The WaterWise Garden: An introduction to Xeriscaping and reducing the amount of water you need for a beautiful garden year round.
As we get into summer, many of us are concerned about how well our gardens will survive as it gets hotter and we have to work within the city’s water restrictions. The key to a beautiful, drought resistant garden is Xeriscaping – which really just means ‘water wise gardening’.
It may seem complicated, but once you understand the principles, it makes sense and it has the added bonus that it will not only save water, it will also save you time and money.
It’s all about having the right plant in the right place.
It’s about grouping plants in the garden according to their needs and the site conditions. You are already used to grouping plants according to whether they like sun or shade or a bit of both. Xeriscaping takes that just a step further by also grouping them according to how much water they like. The obvious advantage of this is that you don’t damage plants that prefer dry conditions by overwatering to satisfy the needs of ‘thirsty’ plants and visa versa. You also contain your watering to specific areas instead of having to water the entire garden.

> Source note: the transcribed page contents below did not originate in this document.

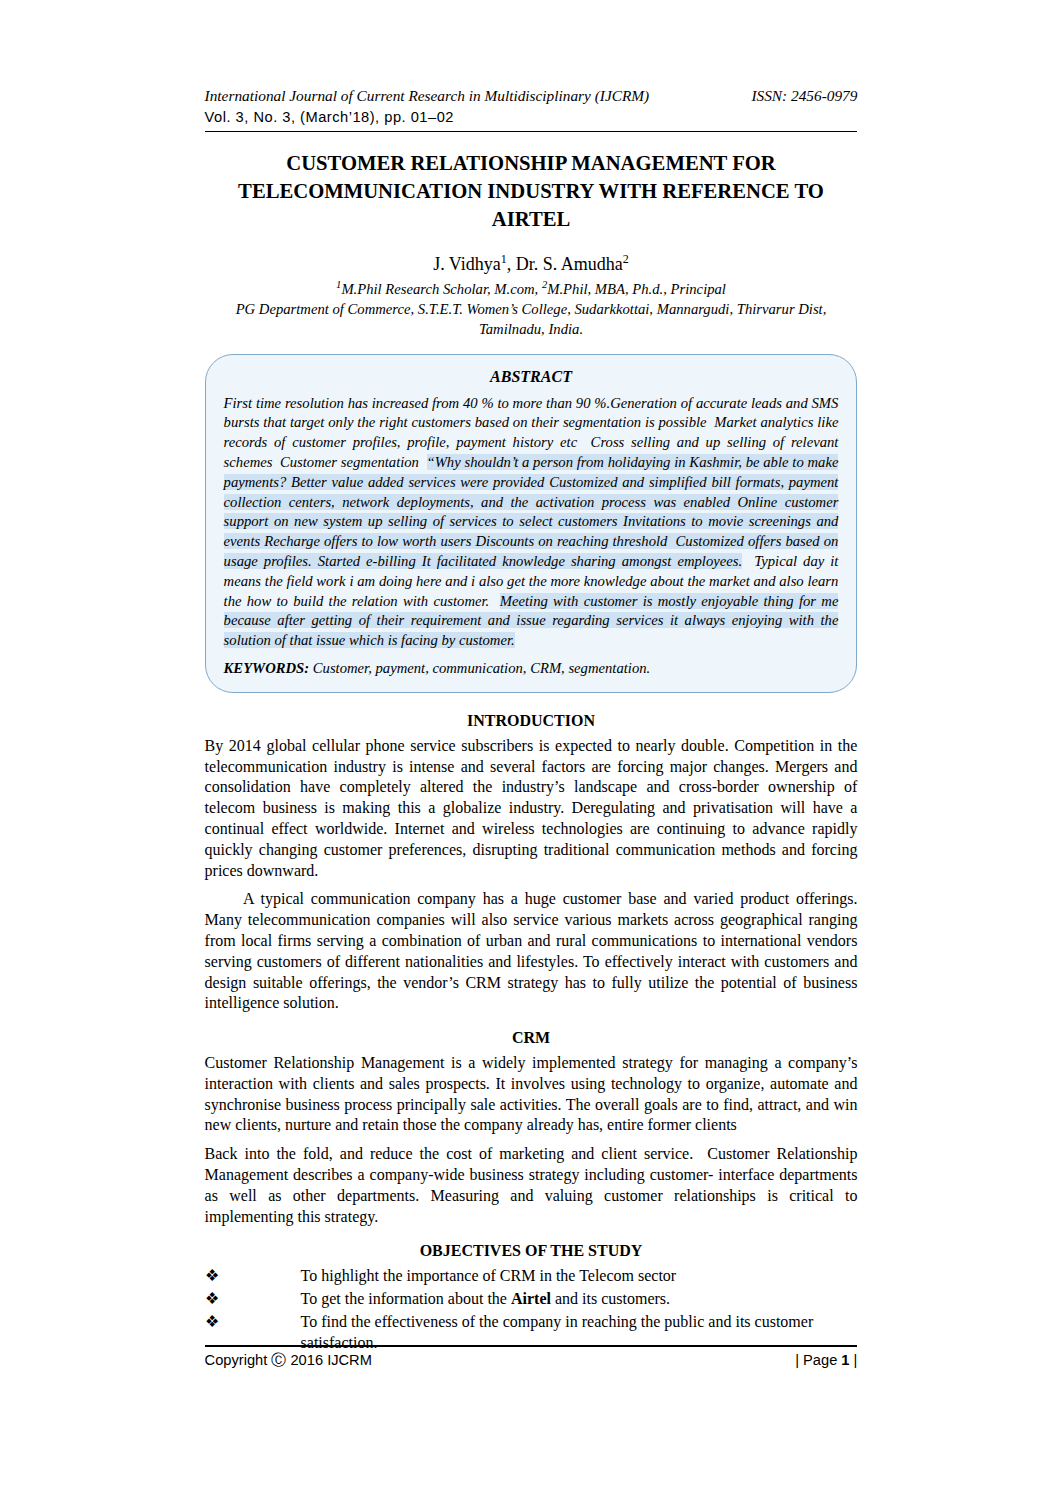International Journal of Current Research in Multidisciplinary (IJCRM) ISSN: 2456-0979
Vol. 3, No. 3, (March’18), pp. 01–02
Customer Relationship Management for Telecommunication Industry with Reference to Airtel
J. Vidhya1, Dr. S. Amudha2
1M.Phil Research Scholar, M.com, 2M.Phil, MBA, Ph.d., Principal
PG Department of Commerce, S.T.E.T. Women’s College, Sudarkkottai, Mannargudi, Thirvarur Dist, Tamilnadu, India.
ABSTRACT
First time resolution has increased from 40 % to more than 90 %.Generation of accurate leads and SMS bursts that target only the right customers based on their segmentation is possible Market analytics like records of customer profiles, profile, payment history etc Cross selling and up selling of relevant schemes Customer segmentation “Why shouldn’t a person from holidaying in Kashmir, be able to make payments? Better value added services were provided Customized and simplified bill formats, payment collection centers, network deployments, and the activation process was enabled Online customer support on new system up selling of services to select customers Invitations to movie screenings and events Recharge offers to low worth users Discounts on reaching threshold Customized offers based on usage profiles. Started e-billing It facilitated knowledge sharing amongst employees. Typical day it means the field work i am doing here and i also get the more knowledge about the market and also learn the how to build the relation with customer. Meeting with customer is mostly enjoyable thing for me because after getting of their requirement and issue regarding services it always enjoying with the solution of that issue which is facing by customer.
KEYWORDS: Customer, payment, communication, CRM, segmentation.
Introduction
By 2014 global cellular phone service subscribers is expected to nearly double. Competition in the telecommunication industry is intense and several factors are forcing major changes. Mergers and consolidation have completely altered the industry’s landscape and cross-border ownership of telecom business is making this a globalize industry. Deregulating and privatisation will have a continual effect worldwide. Internet and wireless technologies are continuing to advance rapidly quickly changing customer preferences, disrupting traditional communication methods and forcing prices downward.
A typical communication company has a huge customer base and varied product offerings. Many telecommunication companies will also service various markets across geographical ranging from local firms serving a combination of urban and rural communications to international vendors serving customers of different nationalities and lifestyles. To effectively interact with customers and design suitable offerings, the vendor’s CRM strategy has to fully utilize the potential of business intelligence solution.
CRM
Customer Relationship Management is a widely implemented strategy for managing a company’s interaction with clients and sales prospects. It involves using technology to organize, automate and synchronise business process principally sale activities. The overall goals are to find, attract, and win new clients, nurture and retain those the company already has, entire former clients
Back into the fold, and reduce the cost of marketing and client service. Customer Relationship Management describes a company-wide business strategy including customer- interface departments as well as other departments. Measuring and valuing customer relationships is critical to implementing this strategy.
Objectives of the Study
❖To highlight the importance of CRM in the Telecom sector
❖To get the information about the Airtel and its customers.
❖To find the effectiveness of the company in reaching the public and its customer satisfaction.
Copyright Ⓒ 2016 IJCRM | Page 1 |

As we wrote in a previous article, good gardening begins with conditioning your soil. The most effective way is by adding compost which helps retain moisture in dry, sandy soil and also improves drainage in clay, wet soil. If you have either of these types of soil, you should know that they both have upsides and downsides. Clay retains nutrients while sandy soil allows good drainage. Adding compost helps to maximize the good points while alleviating the bad ones. Adding a few inches of mulch on top of the soil will also help to retain moisture by slowing down the rate of evaporation.
Once your soil is prepared it’s time to begin assessing your current plants.
Make a note of those that need to be watered a lot and those that don’t. The ones that need more water are those that tend to go pale and droop in hot weather or when you haven’t watered for a day or two. Conversely, the ones that don’t like too much water will droop if you water them too much.
Next, think about the situation of your garden. Do you have wind channels funneling through it during the windy season? Winter winds can freeze plants while summer winds can dry them out. The solution is to create wind breaks with hedging.
Do you have a lot of lawn? Grass is ‘thirsty’ and can require up to 3″ more rainfall in some areas to keep it healthy. If you want to reduce the amount of watering you do and if you could do without mowing the lawn, consider reducing the amount of turf or even replacing it entirely with less thirsty landscaping. There are a number of drought resistant ornamental grasses and groundcovers that provide a suitable alternative.
If you must have lawn, then make sure you have at least 4″ to 6″ of good top soil and don’t mow the grass too short. Longer grass has deeper roots meaning it’s able to find water more easily without help from you.
Do you have a sloping garden? If so, you might not have thought about this, but you are losing a lot of water. Water runs down slopes. ‘The solution is to either flatten the slope or to terrace it.
Do you have berms? Berms are raised ridges often used to add depth and interest to a garden. Having them along curbs or walkways is another way to lose water, for the same reason that slopes lose water. They’re useful in areas where the plants are drought resistant as they funnel the water away. If you’re looking to conserve water and use it where needed, channel out these areas so that the water collects and then funnel it to where you need it most.
What about vegetable and fruit gardens? Yes, they can be waterwise too! If you have raised beds, then these will dry out quicker than either flat beds or beds situated on gentle slopes. The solution is to add compost and to mulch at least 4″ deep in order to minimize evaporation and maximize absorption. Before mulching, wait until the weather warms – if you mulch too early, the soil will be too cool. After a good watering or rainfall, add to mulch to beds where the plants are tall enough. If you are having a very wet summer, remove some of the mulch to prevent rot and slugs and snails.
Mulches for vegetable gardens can include: straw, leaf mold, grass clippings and even newspaper. Generally vegetable beds require an inch of water a week, administered as half an inch twice a week.
No matter how carefully you choose drought resistant plants, remember that even they need some water, especially during their first year. It’s important to water consistently until they’re established.
The best time to plant is when it’s cooler, during spring and fall when there’s adequate rainfall. This helps their roots to become established so that later they will need very little watering during the hot, dry season.
If you’re stuck for ideas about how to make your garden water wise, ask us for help. We also encourage you to visit other water wise gardens and demonstration gardens. Take note of which plants in your neighbourhood tend to do well with minimal watering during the heat. Plants such as Iris Germanica, Daylilies, Peonies and Lilacs seem to thrive no matter how much they’re neglected.
Read up on the topic. Join a garden club. Follow web sites and blogs that feature water wise gardening techniques. With a little planning, you can have a water wise garden that looks great no matter what time of the year it is. All using less water than your lawn!